Vernon Schryver (vjs@calcite.rhyolite.com) wrote:
: - the original questioner said the TCP_NODELAY helped whatever was
: 	being done, which suggests the involvment of an application
: 	that has not bee designed with an eye to on-the-wire traffic,
: 	something that the Nagle algorithm hurts.

I think that maybe it si time to re-visit the Nagle algorithm. When it
was first proposed, I'm *guessing* that there was essentially one
common TCP MSS (Ethenret's?) and it was relatively small. So basing
the send decision (in part) on the size of the send relative to the
MSS was pretty well a fixed decision point that apps could code to if
needed.

Today, we have a plethora of MSS's out there - Ethernet, Token Ring,
FDDI, ATM, Fibre Channel, ad nauseum.
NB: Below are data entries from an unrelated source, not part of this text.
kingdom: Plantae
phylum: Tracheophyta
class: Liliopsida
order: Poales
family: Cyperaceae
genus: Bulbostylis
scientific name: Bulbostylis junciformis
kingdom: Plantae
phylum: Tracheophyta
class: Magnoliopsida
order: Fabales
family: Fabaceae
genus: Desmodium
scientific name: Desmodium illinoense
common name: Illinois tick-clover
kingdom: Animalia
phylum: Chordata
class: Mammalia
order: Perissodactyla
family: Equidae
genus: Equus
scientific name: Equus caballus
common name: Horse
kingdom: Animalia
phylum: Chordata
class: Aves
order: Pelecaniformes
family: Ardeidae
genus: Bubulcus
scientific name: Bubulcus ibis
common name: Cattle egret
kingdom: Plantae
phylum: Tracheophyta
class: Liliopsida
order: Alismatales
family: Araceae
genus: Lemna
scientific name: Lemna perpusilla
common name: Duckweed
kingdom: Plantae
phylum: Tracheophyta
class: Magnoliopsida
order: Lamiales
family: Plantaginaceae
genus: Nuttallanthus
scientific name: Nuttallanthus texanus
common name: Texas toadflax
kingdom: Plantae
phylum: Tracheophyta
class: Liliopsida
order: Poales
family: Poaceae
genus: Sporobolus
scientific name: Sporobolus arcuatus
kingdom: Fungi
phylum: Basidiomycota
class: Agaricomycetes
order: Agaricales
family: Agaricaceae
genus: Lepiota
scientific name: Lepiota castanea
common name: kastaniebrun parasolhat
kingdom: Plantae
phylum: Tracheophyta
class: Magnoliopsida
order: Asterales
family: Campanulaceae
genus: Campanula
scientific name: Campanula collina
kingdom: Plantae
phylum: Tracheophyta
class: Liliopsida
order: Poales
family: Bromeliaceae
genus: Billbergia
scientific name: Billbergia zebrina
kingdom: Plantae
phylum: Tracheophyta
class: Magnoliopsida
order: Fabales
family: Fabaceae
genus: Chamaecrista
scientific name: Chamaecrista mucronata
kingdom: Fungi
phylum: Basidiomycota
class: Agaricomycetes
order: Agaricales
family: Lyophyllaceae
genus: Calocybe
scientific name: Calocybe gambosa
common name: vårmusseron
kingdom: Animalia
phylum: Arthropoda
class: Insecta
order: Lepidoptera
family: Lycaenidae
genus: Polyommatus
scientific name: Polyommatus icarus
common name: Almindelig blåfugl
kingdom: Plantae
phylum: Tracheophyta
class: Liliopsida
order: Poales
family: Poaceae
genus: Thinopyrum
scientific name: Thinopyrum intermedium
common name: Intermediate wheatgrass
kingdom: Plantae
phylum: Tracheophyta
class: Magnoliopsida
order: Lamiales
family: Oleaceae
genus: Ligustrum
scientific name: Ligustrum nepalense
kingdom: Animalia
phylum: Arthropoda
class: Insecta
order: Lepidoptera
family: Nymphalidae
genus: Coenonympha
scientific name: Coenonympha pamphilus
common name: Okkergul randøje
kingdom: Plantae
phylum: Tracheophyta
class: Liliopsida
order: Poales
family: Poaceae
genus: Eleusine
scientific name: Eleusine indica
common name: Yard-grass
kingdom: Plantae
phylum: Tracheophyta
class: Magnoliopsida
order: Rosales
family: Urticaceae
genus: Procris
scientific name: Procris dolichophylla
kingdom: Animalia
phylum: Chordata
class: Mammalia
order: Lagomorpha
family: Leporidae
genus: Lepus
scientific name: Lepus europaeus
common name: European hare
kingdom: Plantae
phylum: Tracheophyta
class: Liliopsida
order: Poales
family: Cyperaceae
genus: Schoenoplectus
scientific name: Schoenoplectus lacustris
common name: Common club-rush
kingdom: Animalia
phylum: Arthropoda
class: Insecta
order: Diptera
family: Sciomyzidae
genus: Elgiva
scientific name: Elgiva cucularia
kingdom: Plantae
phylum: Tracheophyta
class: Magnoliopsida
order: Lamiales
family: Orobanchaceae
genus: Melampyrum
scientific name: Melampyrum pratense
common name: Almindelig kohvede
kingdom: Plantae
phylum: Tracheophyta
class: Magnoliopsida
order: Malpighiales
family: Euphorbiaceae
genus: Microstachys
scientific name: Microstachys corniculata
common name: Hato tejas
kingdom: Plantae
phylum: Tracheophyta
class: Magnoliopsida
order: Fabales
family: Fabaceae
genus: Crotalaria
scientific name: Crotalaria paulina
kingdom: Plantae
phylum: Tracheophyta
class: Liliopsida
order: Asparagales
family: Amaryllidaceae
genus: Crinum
Moving a fixed application
among these networks means that it is moving through a wide range of
MSS values, and the one value it picked will almost certainly be
wrong.

What if... (can't work for HP unless you say that from time to time :)
instead of working off of the MSS, which varies, the send decision
worked off of the header (which varies less) - that is to say, the
send/wait decision would be based on the ratio of the send size to the
size of the TCP header?  That way, we could say that you always send
when efficiency (from TCP's standpoint) is > 88% or some other value.

I think that this is better than the alternative I've heard requested
by folks emailing me on performance questions - enabling immediate
ACK's... I've even heard (unsubstatiated) that one "latest, hottest
thing" in OSes from the Pacific Northwest may be doing this already.